The compound has two methyl groups attached to the 2nd and 5th positions of the pyridinyl ring, which can influence its reactivity, polarity, and solubility.

Carbaldehyde Functional Group

A carbonyl group (C=O) bonded to a hydrogen atom, which is present in the compound, providing a site for various chemical reactions and potential applications in organic synthesis.

Applications

Due to its unique structure and reactivity, 2,5-dimethyl-1-pyridin-2-yl-1H-pyrrole-3-carbaldehyde may have potential applications in organic synthesis, pharmaceuticals, and related fields.

Further Research

Additional studies and testing are required to determine the specific uses, potential effects, and full scope of applications for this chemical compound.

Upstream product

• 504-29-0 2-aminopyridine 
• 32570-88-0 2-(2,5-dimethyl-1H-pyrrol-1-yl)pyridine 
• 68-12-2 N,N-dimethyl-formamide 
• 110-13-4 2,5-hexanedione 

Relevant academic research and scientific papers

Easy-To-Synthesize Spirocyclic Compounds Possess Remarkable in Vivo Activity against Mycobacterium tuberculosis

Society urgently needs new, effective medicines for the treatment of tuberculosis. To kick-start the required hit-to-lead campaigns, the libraries of pharmaceutical companies have recently been evaluated for starting points. The GlaxoSmithKline (GSK) library yielded many high-quality hits, and the associated data were placed in the public domain to stimulate engagement by the wider community. One such series, the spiro compounds, are described here. The compounds were explored by a combination of traditional in-house research and open source methods. The series benefits from a particularly simple structure and a short associated synthetic chemistry route. Many members of the series displayed striking potency and low toxicity, and highly promising in vivo activity in a mouse model was confirmed with one of the analogues. Ultimately the series was discontinued due to concerns over safety, but the associated data remain public domain, empowering others to resume the series if the perceived deficiencies can be overcome.

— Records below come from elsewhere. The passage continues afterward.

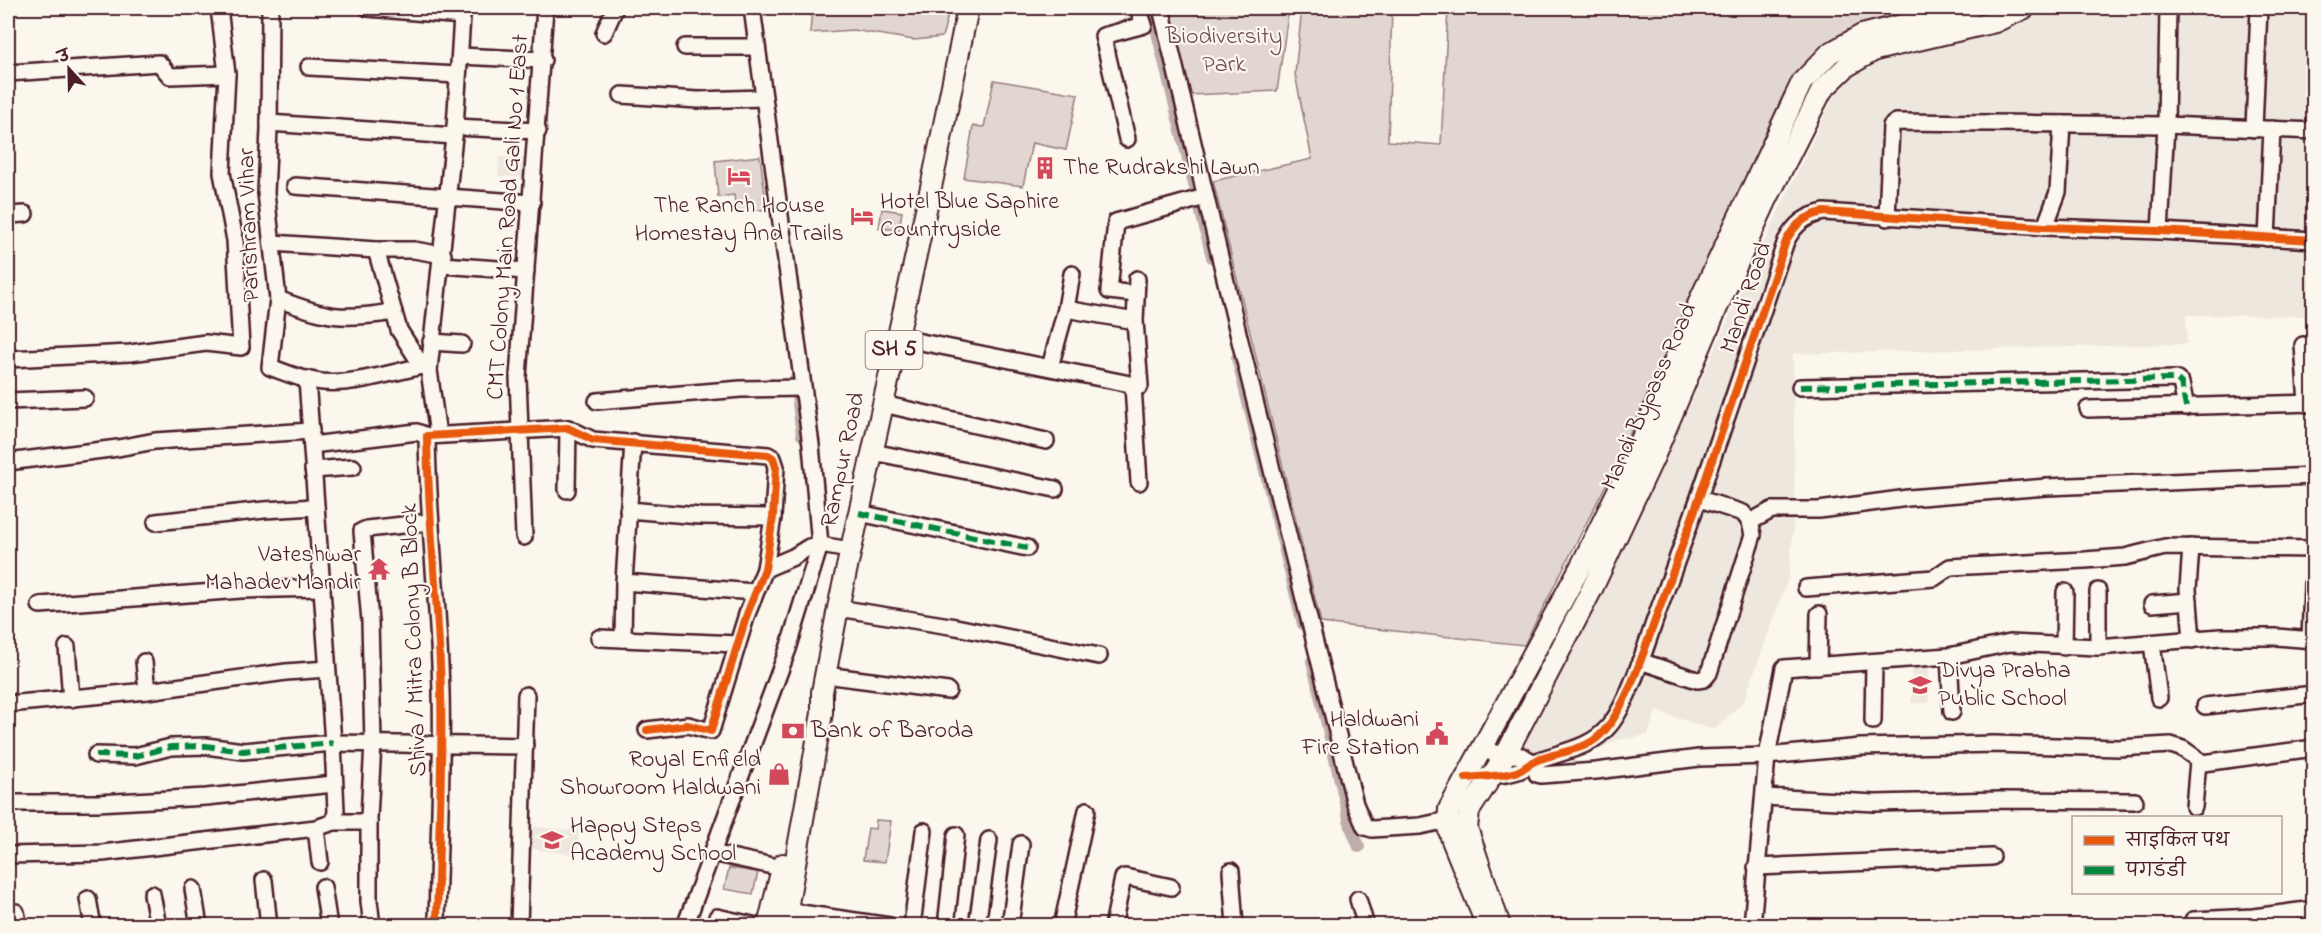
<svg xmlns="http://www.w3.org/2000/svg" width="2321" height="933" viewBox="0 0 2321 933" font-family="'Indie Flower','Playpen Sans Deva',sans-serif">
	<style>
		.built { fill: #eee7de }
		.green { fill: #e2d7d0; stroke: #967b7e; stroke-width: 1.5 }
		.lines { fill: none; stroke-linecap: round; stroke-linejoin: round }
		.canal { stroke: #bfadaa; stroke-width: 12 }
		.minor-casing { stroke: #4a1f2b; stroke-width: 20 }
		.major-casing { stroke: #4a1f2b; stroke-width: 24 }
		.minor { stroke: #fbf7ec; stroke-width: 15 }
		.major { stroke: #fbf7ec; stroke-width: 20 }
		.quiet { stroke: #00873e; stroke-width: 6; stroke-dasharray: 12 6; stroke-linecap: butt }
		.cycleway-casing { stroke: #fbf7ec; stroke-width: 11 }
		.cycleway { stroke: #e8590c; stroke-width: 8 }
		.labels { text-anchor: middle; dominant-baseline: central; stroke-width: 4.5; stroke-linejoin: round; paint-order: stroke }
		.shield { fill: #fbf7ec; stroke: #7f6065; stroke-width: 1.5 }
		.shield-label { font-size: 22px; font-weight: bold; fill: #4a1f2b }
		.park-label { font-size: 24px; fill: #704d54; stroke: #fbf7ec }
		.poi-label { font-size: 24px; fill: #4a1f2b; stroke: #fbf7ec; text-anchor: start }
		.street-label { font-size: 24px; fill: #4a1f2b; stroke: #fbf7ec }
	</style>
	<rect width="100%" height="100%" fill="#fbf7ec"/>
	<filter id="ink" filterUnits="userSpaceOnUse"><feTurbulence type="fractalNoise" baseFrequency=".0167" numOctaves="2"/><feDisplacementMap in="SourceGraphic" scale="12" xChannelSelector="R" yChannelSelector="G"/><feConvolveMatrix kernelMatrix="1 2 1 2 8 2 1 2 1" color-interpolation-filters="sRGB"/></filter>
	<g filter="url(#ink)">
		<g class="built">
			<path d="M2039,8h274v308l-127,-1 1,29 -394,10 2,152 -6,70 -45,125 -30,29 -58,-19 -8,24 -30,5 -29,14 -91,27 171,-329 75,-168 95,-199 41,-29 121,-28z"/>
			<path d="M499,157l32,1 -2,20 -31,-2z"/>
			<path d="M1912,667h17v36h-18z"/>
			<path d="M525,826l54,5 -2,24 -52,-7z"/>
		</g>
		<g class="green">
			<path d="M812,8h138l-8,29 -28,3 -61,-10 -43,3z"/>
			<path d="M1168,8h121l-12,83 -87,4z"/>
			<path d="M1302,8h90l-4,133 53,4 7,-137h502l-142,55 -24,30 -171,378 -89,174 -203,-22 -108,-442 99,-22 -17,-85z"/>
			<path d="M994,80l84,14 -12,56 -34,-7 -9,43 -59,-8 9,-52 11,1z"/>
			<path d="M760,156l7,53 -31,4 -2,-18 -16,2 -3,-36z"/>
			<path d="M882,209l20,3 -3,18 -20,-2z"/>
			<path d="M876,820l15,1 -6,41 -22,-2 5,-32 7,1z"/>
			<path d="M729,868l29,4 -5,22 -29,-5z"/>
		</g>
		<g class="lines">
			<g class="canal">
				<path d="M1151,8l61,249"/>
				<path d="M1237,358l66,266"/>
				<path d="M795,380l7,55"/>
				<path d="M1312,661l39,166 8,20"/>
			</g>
			<g class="minor-casing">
				<g id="minor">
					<path d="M270,8l-1,121 -3,64 12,106 -8,68c14,5 29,12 45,14 32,6 75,-8 107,-15"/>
					<path d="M368,8l94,8"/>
					<path d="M1161,8l78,329 116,467 10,23 7,2 48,-3 28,-6"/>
					<path d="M604,33l11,-25"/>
					<path d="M685,47h72"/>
					<path d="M460,56l83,4"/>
					<path d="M309,67l149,8"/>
					<path d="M8,73l151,-10 11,13 57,-2"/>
					<path d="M622,95l76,5 65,-2"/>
					<path d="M269,123l185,13"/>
					<path d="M455,127l83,4"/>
					<path d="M2254,129l5,-121"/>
					<path d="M1127,139l-24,-103 41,-11 -6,-17"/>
					<path d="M295,186l237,17"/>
					<path d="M8,215l17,-1"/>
					<path d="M1887,218l4,-92 5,-4 270,3 148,6"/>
					<path d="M2045,227l13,-35 4,-68"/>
					<path d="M2160,231l6,-106 2,-117"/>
					<path d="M2267,238l5,-109"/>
					<path d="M272,243l104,7h38l29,5"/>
					<path d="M376,250l23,80 23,36 7,4"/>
					<path d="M442,265l84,6"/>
					<path d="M1136,294l-27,-3 7,-69 89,-25"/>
					<path d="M278,299c49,19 64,21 116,13"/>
					<path d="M1066,309l69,12"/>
					<path d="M896,337l244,49 -5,-65 2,-42"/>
					<path d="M431,342l31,2"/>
					<path d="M2303,345l4,59"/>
					<path d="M8,359l122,-6 76,-10 35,4 -6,-107 -13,-67 5,-99 -8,-66"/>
					<path d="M1050,367l16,-58 6,-35"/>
					<path d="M1133,385l6,97"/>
					<path d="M1800,387l376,-8 5,4 5,24"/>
					<path d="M8,401l77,-3"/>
					<path d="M597,401l144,-12 62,-1"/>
					<path d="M883,404l163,37"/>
					<path d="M2088,409l226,-6"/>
					<path d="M438,435l-9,-65 26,-243 7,-111 -4,-8"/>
					<path d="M633,442l-9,140 130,10"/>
					<path d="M312,445l105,-13 10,4"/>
					<path d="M873,452l182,37"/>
					<path d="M8,462l110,-14 37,-7 156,-10"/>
					<path d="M313,470l40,-3"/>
					<path d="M567,490l1,-62"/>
					<path d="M628,510l72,6 73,1"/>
					<path d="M859,513l168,35"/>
					<path d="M156,522l108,-12 52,-3"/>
					<path d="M1750,522l22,-12h47l89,-12 139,-11 267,-11"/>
					<path d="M524,537l-6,-160 27,-369"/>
					<path d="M2191,547l-3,42 4,51"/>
					<path d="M765,569l28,-12 16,-10 11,-2 30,5"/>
					<path d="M1806,588l128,-10 16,-11 135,-7 40,-3 40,-10 149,2"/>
					<path d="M2098,591v56"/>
					<path d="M2152,604l37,-3"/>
					<path d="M40,605l201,-15 81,-2"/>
					<path d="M838,608l118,19 143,29"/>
					<path d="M599,638l138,6"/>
					<path d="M623,639l1,-57"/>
					<path d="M2310,641l2,-57"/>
					<path d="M2152,643l7,55"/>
					<path d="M67,647l4,52"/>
					<path d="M2064,647l1,-55"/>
					<path d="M1949,656l3,56"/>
					<path d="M1640,661l57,19 7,-1 5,-6 44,-138 -3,-13 -7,-9 -43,-14"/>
					<path d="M144,662l3,29"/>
					<path d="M1818,666l1,-52"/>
					<path d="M825,675l123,16"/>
					<path d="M8,704l139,-13 139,-19 41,-3"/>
					<path d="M2205,706l109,-12"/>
					<path d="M1873,721l1,-59"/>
					<path d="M1480,751l42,5 11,6"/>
					<path d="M96,755l39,1 36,-9 35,-1 37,5 90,-8 192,3"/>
					<path d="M1533,762l4,12 4,1 55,-4 103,-13 68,-2 94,-9 133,-3 124,4 53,-3 12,4 20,14 111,-15"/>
					<path d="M1486,776c13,-1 28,-2 39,-8 5,-2 7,-6 12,-7 26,-10 53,-12 72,-35 21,-25 39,-88 51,-120 45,-121 85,-243 126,-365 9,-17 19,-25 38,-29l221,15 115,4 154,9"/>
					<path d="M1764,797l111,6 125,-3 135,1"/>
					<path d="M8,803h89l109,-6 128,-13"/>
					<path d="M2194,807l4,-46"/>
					<path d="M334,822h35"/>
					<path d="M316,828l4,34"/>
					<path d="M712,853l70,15"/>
					<path d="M8,855l94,-2 214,-25 18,-6 2,-11 -3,-68 -26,-364"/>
					<path d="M1756,867l236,-10"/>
					<path d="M1231,871l4,55"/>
					<path d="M264,880l5,46"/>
					<path d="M323,887l6,39"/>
					<path d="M193,889l6,37"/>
					<path d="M152,894l6,32"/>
					<path d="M88,899l5,27"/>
					<path d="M1358,899l8,27"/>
					<path d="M787,911l103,15"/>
					<path d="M16,912l3,14"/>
					<path d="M2193,920l60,-3 61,-8"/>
					<path d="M372,926l-3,-25v-83l4,-75 -3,-122 -8,-90 5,-2 63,-7"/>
					<path d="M437,926c1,-78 6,-156 4,-234 -2,-85 -13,-170 -14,-256l141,-8 25,12 175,15 5,3 3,9 -3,50 -8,52 -18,45 -36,117 -23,-6 -41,5"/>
					<path d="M519,926l7,-231"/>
					<path d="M685,926l103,-277 32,-104 -9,-100 -59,-437"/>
					<path d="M715,926l2,-9 40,9"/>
					<path d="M912,926l12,-95"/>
					<path d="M946,926l10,-91"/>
					<path d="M977,926l12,-86"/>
					<path d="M1010,926l11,-82"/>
					<path d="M1062,926l25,-116"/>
					<path d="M1113,926l10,-48 2,-1 46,10"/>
					<path d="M1752,926l15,-170 17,-88 165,-12 61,-13 88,4 122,-10h57l37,3"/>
				</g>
			</g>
			<g class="major-casing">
				<g id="major">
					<path d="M768,926l15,-62"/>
					<path d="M784,926l38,-213v-21l16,-84 95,-430 35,-170"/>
					<path d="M1487,926l-35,-86 -4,-13 1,-18 133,-245 49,-100 71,-169 100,-213 28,-29 32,-18 108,-27"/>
					<path d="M1500,926l-33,-98 2,-17 37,-57 86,-165 61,-130 63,-149 51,-111 55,-109 25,-24 28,-16 120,-28 30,-14"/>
				</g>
			</g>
			<use href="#minor" class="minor"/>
			<use href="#major" class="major"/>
			<g class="quiet">
				<path d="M1800,387l376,-8 5,4 5,24"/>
				<path d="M859,513l168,35"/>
				<path d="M96,755l39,1 36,-9 35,-1 37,5 90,-8"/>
			</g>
			<g class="cycleway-casing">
				<g id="cycleway">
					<path d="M1466,778c16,-2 34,-1 50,-6 7,-2 12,-8 19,-11 20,-9 46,-9 63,-24 29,-25 48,-94 62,-130 45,-121 85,-244 126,-366 9,-17 19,-25 38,-29l221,15 115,4 154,9"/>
					<path d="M437,926c1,-78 6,-156 4,-234 -2,-85 -13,-170 -14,-256l141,-8 25,12 175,15 5,3 3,9 -3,50 -8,52 -18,45 -36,117 -23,-6 -41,5"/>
				</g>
			</g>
			<use href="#cycleway" class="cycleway"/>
		</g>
	</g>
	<defs>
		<g id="building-bare" transform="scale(1.8)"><path d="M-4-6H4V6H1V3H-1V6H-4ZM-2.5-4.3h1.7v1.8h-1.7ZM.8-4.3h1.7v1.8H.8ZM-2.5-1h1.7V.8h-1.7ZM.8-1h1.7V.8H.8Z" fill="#d1495b" stroke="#fbf7ec" stroke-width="2.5" paint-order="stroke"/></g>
		<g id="hotel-bare" transform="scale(1.8)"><path d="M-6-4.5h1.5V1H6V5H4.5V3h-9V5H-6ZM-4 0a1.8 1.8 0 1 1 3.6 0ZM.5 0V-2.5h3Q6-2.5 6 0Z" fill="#d1495b" stroke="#fbf7ec" stroke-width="2.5" paint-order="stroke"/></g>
		<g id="temple-bare" transform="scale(1.8)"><path d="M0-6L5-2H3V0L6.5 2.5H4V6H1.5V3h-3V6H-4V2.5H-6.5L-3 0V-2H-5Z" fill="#d1495b" stroke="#fbf7ec" stroke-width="2.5" paint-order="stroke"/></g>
		<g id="school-bare" transform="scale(1.8)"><path d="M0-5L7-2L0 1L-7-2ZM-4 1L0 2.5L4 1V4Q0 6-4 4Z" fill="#d1495b" stroke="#fbf7ec" stroke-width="2.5" paint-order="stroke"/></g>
		<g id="bank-bare" transform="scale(1.8)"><path d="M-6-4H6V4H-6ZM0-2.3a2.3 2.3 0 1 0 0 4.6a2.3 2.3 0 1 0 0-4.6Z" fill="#d1495b" stroke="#fbf7ec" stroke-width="2.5" paint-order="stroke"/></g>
		<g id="civic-bare" transform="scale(1.8)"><path d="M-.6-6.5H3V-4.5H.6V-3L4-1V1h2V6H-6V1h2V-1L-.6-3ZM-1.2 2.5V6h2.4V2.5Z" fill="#d1495b" stroke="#fbf7ec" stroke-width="2.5" paint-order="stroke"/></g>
		<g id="shop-bare" transform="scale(1.8)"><path d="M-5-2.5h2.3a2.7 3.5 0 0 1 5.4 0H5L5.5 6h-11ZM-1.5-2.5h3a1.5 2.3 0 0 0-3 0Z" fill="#d1495b" stroke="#fbf7ec" stroke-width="2.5" paint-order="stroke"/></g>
	</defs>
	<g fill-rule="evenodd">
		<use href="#building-bare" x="1045" y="168"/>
		<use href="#hotel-bare" x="739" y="176"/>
		<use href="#hotel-bare" x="862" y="216"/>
		<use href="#temple-bare" x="379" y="569"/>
		<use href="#school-bare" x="1920" y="685"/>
		<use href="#bank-bare" x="793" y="731"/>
		<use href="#civic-bare" x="1437" y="734"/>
		<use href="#shop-bare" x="779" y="774"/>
		<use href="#school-bare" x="552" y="840"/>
	</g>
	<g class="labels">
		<rect class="shield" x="865.5" y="331" width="57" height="38" rx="4.5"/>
		<g class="shield-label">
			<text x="894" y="350">SH 5</text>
		</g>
		<g class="park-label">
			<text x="1224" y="37">Biodiversity<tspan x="1224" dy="28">Park</tspan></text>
		</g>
		<g class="poi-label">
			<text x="1063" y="168">The Rudrakshi Lawn</text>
			<text x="880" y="202">Hotel Blue Saphire<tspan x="880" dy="28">Countryside</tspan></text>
			<text x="739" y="206" text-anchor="middle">The Ranch House<tspan x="739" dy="28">Homestay And Trails</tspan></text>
			<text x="361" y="555" text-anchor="end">Vateshwar<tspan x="361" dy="28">Mahadev Mandir</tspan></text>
			<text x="1938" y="671">Divya Prabha<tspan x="1938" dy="28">Public School</tspan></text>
			<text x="1419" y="720" text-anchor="end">Haldwani<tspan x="1419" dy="28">Fire Station</tspan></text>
			<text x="811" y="731">Bank of Baroda</text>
			<text x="761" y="760" text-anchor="end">Royal Enfield<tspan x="761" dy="28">Showroom Haldwani</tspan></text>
			<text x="570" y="826">Happy Steps<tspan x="570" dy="28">Academy School</tspan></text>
		</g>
		<g class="street-label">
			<text transform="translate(509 217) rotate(-86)">CMT Colony Main Road Gali No 1 East</text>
			<text transform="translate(250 225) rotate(-92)">Parishram Vihar</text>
			<text transform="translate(1747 298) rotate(-71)">Mandi Road</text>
			<text transform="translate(1650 397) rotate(-66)">Mandi Bypass Road</text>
			<text transform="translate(844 460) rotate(-78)">Rampur Road</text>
			<text transform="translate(415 640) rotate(-92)">Shiva / Mitra Colony B Block</text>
		</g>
	</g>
	<rect width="2321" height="933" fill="none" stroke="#fbf7ec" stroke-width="30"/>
	<rect x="15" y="15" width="2291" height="903" fill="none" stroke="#4a1f2b" stroke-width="2" filter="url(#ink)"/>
	<rect x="2072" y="816" width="210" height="78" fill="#fbf7ec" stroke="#b4a19f" stroke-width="1.5"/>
	<rect x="2084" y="836" width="30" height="9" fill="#e8590c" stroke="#b4a19f" stroke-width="1.5"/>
	<text x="2126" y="846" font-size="18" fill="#4a1f2b">साइकिल पथ</text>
	<rect x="2084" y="866" width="30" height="9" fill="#00873e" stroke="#b4a19f" stroke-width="1.5"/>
	<text x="2126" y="876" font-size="18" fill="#4a1f2b">पगडंडी</text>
	<g transform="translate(69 69) rotate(338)" stroke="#fbf7ec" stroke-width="4.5" paint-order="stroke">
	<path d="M0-4.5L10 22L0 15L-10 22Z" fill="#4a1f2b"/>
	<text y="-9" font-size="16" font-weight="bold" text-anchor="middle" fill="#4a1f2b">उ</text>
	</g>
</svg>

Discovery, synthesis and SAR analysis of novel selective small molecule S1P4-R agonists based on a (2Z,5Z)-5-((pyrrol-3-yl)methylene)-3- alkyl-2-(alkylimino)thiazolidin-4-one chemotype

High affinity and selective S1P4 receptor (S1P4-R) small molecule agonists may be important proof-of-principle tools used to clarify the receptor biological function and effects to assess the therapeutic potential of the S1P4-R in diverse disease areas including treatment of viral infections and thrombocytopenia. A high-throughput screening campaign of the Molecular Libraries-Small Molecule Repository was carried out by our laboratories and identified (2Z,5Z)-5-((1-(2-fluorophenyl)-2,5-dimethyl-1H- pyrrol-3-yl)methylene)-3-methyl-2-(methylimino) thiazolidin-4-one as a promising S1P4-R agonist hit distinct from literature S1P4-R modulators. Rational chemical modifications of the hit allowed the identification of a promising lead molecule with low nanomolar S1P4-R agonist activity and exquisite selectivity over the other S1P 1-3,5-Rs family members. The lead molecule herein disclosed constitutes a valuable pharmacological tool to explore the effects of the S1P4-R signaling cascade and elucidate the molecular basis of the receptor function.